Content starts

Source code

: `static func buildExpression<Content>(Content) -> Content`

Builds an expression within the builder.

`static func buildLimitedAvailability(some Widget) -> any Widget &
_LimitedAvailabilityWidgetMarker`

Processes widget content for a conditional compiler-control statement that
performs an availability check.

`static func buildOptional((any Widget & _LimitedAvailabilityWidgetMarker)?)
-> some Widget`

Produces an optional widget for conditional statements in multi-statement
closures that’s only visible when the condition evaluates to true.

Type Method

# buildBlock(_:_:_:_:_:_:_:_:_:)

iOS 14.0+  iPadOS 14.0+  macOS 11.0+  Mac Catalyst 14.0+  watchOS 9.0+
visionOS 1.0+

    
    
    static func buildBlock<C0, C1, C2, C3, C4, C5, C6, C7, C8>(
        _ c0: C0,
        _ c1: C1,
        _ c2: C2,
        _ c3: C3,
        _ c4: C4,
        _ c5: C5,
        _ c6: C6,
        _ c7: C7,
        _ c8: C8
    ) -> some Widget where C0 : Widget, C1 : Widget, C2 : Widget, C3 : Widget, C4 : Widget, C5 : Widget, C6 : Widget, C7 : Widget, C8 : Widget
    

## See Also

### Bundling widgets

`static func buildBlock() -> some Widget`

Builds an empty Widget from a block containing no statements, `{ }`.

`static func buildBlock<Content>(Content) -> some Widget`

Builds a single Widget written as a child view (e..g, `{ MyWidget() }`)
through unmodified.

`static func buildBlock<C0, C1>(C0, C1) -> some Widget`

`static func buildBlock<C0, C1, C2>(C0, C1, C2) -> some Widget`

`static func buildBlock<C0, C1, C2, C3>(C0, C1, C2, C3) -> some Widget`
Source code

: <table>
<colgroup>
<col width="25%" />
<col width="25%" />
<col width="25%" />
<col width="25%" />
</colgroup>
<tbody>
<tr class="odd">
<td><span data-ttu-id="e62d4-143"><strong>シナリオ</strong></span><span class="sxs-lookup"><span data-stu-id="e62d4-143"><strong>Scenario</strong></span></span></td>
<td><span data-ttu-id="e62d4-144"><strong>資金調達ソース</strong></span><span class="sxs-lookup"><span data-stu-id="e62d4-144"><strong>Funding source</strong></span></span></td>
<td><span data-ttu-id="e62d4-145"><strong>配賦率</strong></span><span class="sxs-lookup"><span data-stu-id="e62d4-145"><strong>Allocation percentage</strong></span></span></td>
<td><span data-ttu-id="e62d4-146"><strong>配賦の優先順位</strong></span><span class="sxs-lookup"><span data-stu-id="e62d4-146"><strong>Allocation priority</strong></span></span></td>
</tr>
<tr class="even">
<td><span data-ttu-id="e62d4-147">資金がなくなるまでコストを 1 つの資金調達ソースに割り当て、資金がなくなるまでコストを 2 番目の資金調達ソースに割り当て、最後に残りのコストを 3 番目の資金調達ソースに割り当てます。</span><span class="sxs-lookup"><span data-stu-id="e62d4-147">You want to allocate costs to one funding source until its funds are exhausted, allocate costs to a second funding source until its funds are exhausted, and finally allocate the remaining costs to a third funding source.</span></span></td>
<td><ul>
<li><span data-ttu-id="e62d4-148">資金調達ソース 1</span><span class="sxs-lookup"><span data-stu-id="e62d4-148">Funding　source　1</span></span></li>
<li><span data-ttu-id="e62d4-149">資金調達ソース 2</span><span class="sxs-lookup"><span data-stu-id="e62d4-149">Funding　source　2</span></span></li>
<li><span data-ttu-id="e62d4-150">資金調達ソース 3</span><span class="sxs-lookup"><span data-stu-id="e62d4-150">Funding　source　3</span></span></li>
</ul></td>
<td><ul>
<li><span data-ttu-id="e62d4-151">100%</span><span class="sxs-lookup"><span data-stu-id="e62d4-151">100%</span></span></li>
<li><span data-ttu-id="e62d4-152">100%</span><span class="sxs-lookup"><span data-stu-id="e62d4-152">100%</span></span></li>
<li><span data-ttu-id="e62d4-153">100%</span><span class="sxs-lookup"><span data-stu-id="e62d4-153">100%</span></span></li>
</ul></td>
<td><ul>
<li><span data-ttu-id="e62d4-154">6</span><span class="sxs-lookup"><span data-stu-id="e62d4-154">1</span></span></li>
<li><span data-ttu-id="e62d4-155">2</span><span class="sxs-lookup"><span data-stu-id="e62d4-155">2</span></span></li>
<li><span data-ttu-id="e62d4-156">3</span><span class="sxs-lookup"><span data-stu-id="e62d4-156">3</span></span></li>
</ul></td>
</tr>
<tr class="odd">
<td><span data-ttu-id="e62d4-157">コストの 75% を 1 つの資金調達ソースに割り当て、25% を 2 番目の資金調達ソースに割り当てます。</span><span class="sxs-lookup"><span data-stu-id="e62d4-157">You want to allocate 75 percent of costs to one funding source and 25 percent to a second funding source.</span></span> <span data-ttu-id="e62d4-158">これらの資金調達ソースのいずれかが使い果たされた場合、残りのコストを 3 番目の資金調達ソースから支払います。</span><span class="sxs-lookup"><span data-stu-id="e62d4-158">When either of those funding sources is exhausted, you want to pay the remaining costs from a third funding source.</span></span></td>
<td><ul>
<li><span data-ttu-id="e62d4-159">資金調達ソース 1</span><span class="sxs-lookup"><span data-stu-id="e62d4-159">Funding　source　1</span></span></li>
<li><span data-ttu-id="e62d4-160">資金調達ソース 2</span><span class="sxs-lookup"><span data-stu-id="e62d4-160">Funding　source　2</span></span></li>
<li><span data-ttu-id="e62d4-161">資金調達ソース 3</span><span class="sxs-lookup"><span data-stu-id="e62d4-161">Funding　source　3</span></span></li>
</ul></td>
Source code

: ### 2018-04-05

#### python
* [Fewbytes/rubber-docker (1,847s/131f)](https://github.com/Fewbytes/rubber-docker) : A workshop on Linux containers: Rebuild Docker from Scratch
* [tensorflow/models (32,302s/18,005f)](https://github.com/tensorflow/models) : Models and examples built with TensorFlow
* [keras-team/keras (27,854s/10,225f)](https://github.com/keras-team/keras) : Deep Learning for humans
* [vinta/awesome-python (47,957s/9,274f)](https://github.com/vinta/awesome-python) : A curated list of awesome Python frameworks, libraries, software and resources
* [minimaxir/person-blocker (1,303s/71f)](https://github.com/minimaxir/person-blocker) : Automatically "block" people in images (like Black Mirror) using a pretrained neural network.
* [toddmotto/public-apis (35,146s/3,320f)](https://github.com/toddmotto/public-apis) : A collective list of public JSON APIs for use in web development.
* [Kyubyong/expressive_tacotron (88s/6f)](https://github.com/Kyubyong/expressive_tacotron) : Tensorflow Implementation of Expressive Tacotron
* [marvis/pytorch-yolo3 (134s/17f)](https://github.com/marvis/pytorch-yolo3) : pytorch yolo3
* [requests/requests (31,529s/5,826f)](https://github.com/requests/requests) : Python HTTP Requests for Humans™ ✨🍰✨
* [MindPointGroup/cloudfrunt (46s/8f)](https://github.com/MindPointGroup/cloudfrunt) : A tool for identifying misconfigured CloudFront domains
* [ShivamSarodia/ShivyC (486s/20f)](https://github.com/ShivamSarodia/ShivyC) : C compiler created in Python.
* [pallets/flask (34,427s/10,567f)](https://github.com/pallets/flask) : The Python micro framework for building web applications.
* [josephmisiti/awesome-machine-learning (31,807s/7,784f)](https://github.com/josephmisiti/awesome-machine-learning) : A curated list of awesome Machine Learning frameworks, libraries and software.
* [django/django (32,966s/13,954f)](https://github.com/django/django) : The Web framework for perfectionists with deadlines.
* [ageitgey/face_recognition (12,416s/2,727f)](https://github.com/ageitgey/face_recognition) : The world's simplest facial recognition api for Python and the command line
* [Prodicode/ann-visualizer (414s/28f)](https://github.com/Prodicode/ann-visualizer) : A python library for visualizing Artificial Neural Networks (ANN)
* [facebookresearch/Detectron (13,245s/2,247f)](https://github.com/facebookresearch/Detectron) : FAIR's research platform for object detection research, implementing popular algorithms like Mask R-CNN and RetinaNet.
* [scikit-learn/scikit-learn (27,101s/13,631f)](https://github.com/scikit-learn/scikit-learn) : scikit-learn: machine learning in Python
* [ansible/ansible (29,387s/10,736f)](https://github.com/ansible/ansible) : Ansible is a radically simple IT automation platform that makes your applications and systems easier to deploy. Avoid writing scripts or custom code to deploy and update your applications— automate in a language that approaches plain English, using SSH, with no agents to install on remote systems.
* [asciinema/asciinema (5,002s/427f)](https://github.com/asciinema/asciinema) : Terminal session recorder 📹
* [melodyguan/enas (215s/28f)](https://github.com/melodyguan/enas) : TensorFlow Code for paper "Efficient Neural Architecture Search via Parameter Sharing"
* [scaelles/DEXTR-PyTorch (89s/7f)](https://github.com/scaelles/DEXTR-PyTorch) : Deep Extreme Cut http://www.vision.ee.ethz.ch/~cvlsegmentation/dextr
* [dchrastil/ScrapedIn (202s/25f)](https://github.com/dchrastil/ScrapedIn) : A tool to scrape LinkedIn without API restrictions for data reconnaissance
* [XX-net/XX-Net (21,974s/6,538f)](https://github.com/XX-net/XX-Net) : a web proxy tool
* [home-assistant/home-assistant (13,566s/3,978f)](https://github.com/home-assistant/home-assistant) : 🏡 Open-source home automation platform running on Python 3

Content ends

- _What needs to be done_: Convert the part of the material that opens with the line containing "Produces an optional" and closes with the line containing "visionOS 1.0+" into a JSON list of strings, one per line, with blank lines omitted.

- _Result of this task_:
[
  "Produces an optional widget for conditional statements in multi-statement",
  "closures that’s only visible when the condition evaluates to true.",
  "Type Method",
  "# buildBlock(_:_:_:_:_:_:_:_:_:)",
  "iOS 14.0+  iPadOS 14.0+  macOS 11.0+  Mac Catalyst 14.0+  watchOS 9.0+",
  "visionOS 1.0+"
]